* [Task statement]
Leaving every image behind, reproduce the records word for word.
------ Supplied data
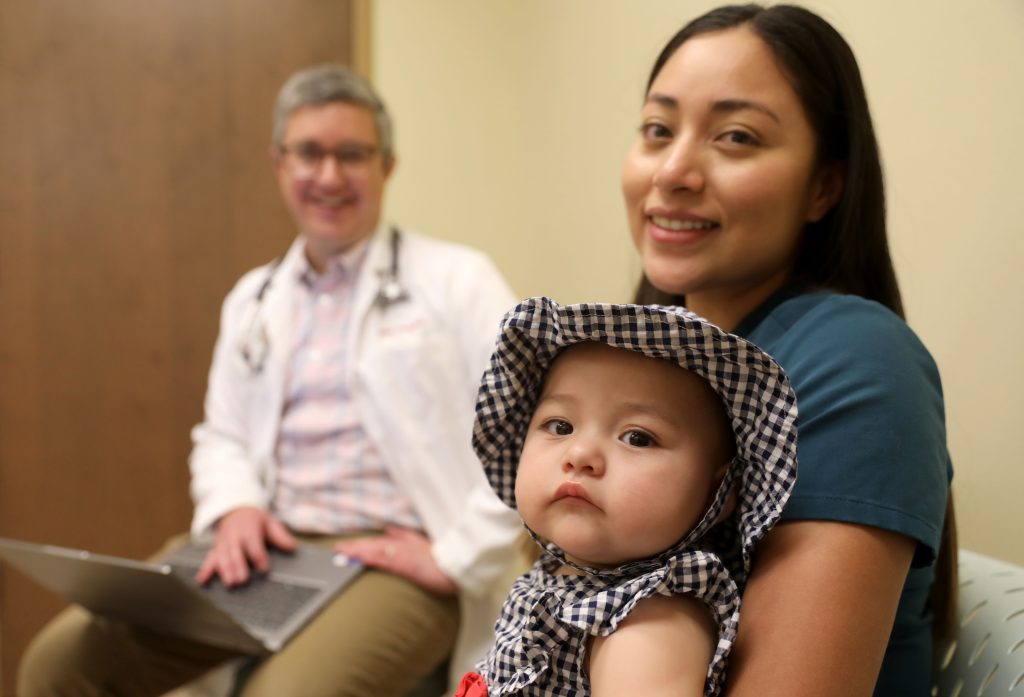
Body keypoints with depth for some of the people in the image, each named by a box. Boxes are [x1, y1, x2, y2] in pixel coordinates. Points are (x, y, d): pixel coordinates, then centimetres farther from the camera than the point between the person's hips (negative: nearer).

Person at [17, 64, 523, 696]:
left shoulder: (456, 281, -1)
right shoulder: (253, 299, 17)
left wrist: (456, 558, -13)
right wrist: (234, 506, -1)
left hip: (389, 559, -5)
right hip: (263, 549, 5)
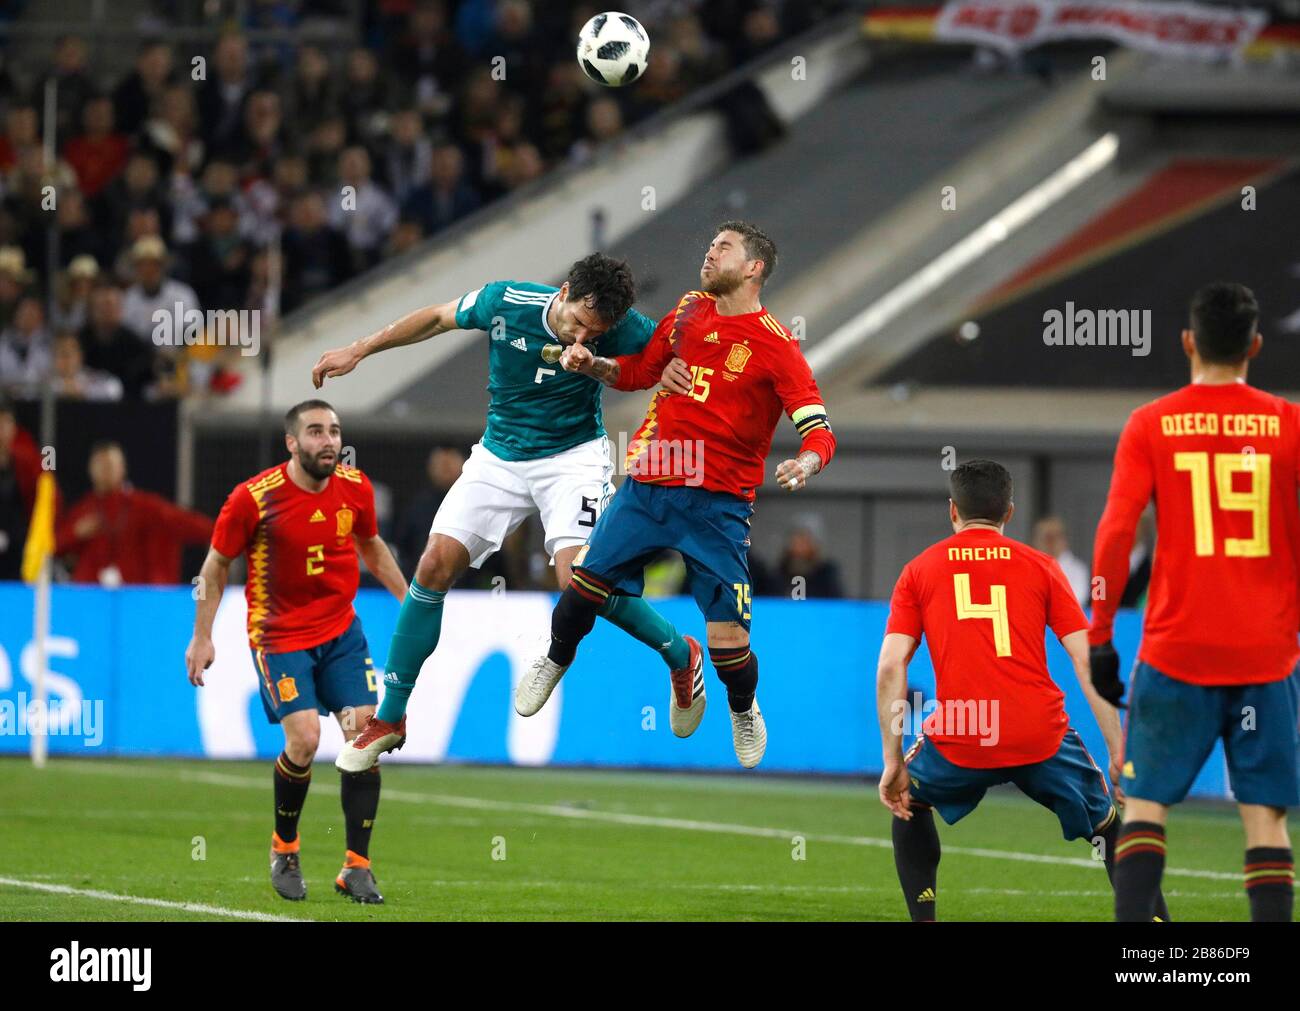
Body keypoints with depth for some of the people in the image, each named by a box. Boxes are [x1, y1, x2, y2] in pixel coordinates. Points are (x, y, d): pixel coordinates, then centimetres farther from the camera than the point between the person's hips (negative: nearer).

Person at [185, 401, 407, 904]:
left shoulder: (355, 489, -3)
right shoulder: (254, 498, -16)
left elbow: (371, 546, 17)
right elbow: (217, 565, -4)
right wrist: (202, 637, -5)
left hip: (342, 630, 4)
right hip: (280, 633, -4)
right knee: (304, 738, -18)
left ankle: (357, 866, 3)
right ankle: (284, 849, 8)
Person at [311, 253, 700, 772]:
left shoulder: (620, 330, -21)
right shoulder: (504, 302, -16)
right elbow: (438, 318, 2)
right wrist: (358, 350, 7)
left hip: (572, 457, -3)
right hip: (499, 457, 3)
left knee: (579, 581, -23)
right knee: (436, 564, -8)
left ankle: (680, 655, 3)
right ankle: (390, 718, 3)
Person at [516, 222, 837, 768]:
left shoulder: (776, 345, -9)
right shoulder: (689, 311, 8)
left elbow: (819, 430, -13)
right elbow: (638, 371, 23)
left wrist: (805, 464, -35)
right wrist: (591, 364, 4)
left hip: (718, 504, -4)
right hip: (648, 484, 4)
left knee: (727, 636, -8)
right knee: (588, 582, 2)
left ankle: (745, 711, 23)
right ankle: (555, 662, 33)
------------
* [Output of the task]
Body keypoints with depth for some of the people in the image, each named by a box. Boxes are [x1, y1, x2, y2] in pixel coordinates. Points are (x, y, d): pixel coordinates, then centimetres farther from the camera than the point between the person's hips (negative: nearer).

Person at [17, 64, 523, 696]:
left shoulder: (456, 281, -1)
right shoulder: (253, 299, 17)
left wrist: (456, 558, -13)
right wrist: (234, 506, -1)
left hip: (389, 559, -5)
right hip: (263, 549, 5)
Body keypoints with depth for some of the people in the image, each named by a box. Boxes are [x1, y1, x2, y2] in pixel coordinates. Points are (x, y, d): pixel coordinates, then centimetres farther from the camera than the point between the person's hips (negative: nearer).

Person at [185, 401, 407, 904]:
left shoulder: (355, 489, -3)
right shoulder: (254, 498, -16)
left elbow: (371, 546, 17)
right elbow: (217, 565, -4)
right wrist: (202, 637, -5)
left hip: (342, 630, 4)
right hip: (280, 633, -4)
right knee: (304, 738, -18)
left ankle: (357, 866, 3)
right ankle: (284, 849, 8)
Person at [311, 253, 700, 772]:
left shoulder: (620, 330, -21)
right shoulder: (504, 302, -16)
right elbow: (438, 318, 2)
right wrist: (358, 350, 7)
left hip: (572, 457, -3)
right hip: (499, 457, 3)
left knee: (579, 581, -23)
right knee: (436, 564, -8)
left ankle: (680, 655, 3)
right ankle: (390, 718, 3)
Person at [516, 222, 837, 768]:
left shoulder: (776, 345, -9)
right shoulder: (689, 311, 8)
left elbow: (819, 430, -13)
right elbow: (638, 371, 23)
left wrist: (805, 464, -35)
right wrist: (591, 364, 4)
left hip: (718, 504, -4)
right hip: (648, 484, 4)
left knee: (727, 636, -8)
right knee: (588, 582, 2)
left ankle: (745, 711, 23)
right ankle: (555, 662, 33)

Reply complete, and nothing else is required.